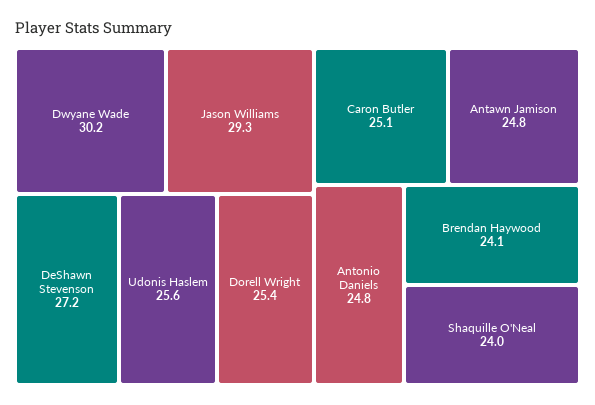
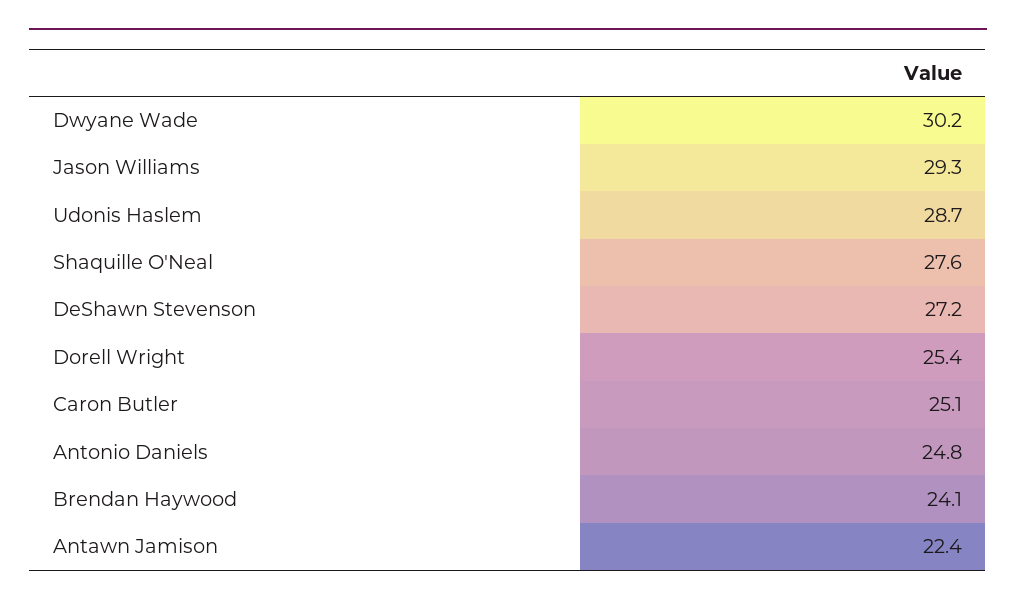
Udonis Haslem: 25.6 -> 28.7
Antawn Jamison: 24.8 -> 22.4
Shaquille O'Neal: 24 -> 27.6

---

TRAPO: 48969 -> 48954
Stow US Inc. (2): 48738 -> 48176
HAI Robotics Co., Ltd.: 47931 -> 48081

* * *

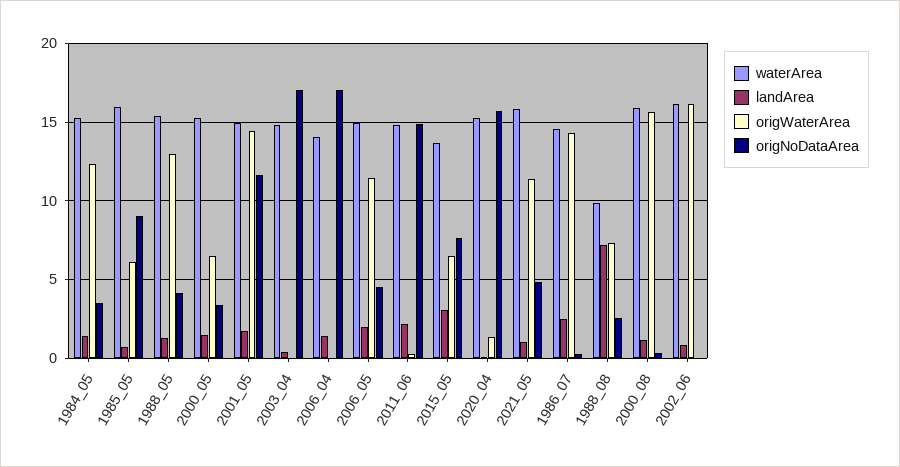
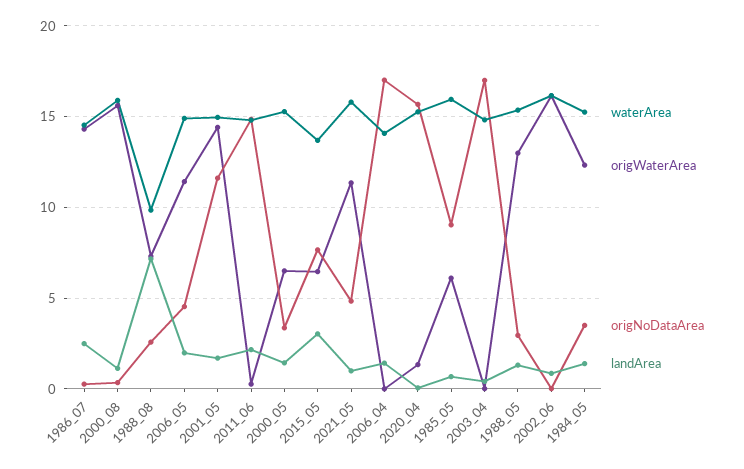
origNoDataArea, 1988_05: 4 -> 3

● **Problem to solve**
Please make an exact copy of the lines above from the line with "TRAPO: 48969 -> 48954" through the line with "HAI Robotics Co., Ltd.: 47931 -> 48081", both ends included.

● **Solution for this exercise**
TRAPO: 48969 -> 48954
Stow US Inc. (2): 48738 -> 48176
HAI Robotics Co., Ltd.: 47931 -> 48081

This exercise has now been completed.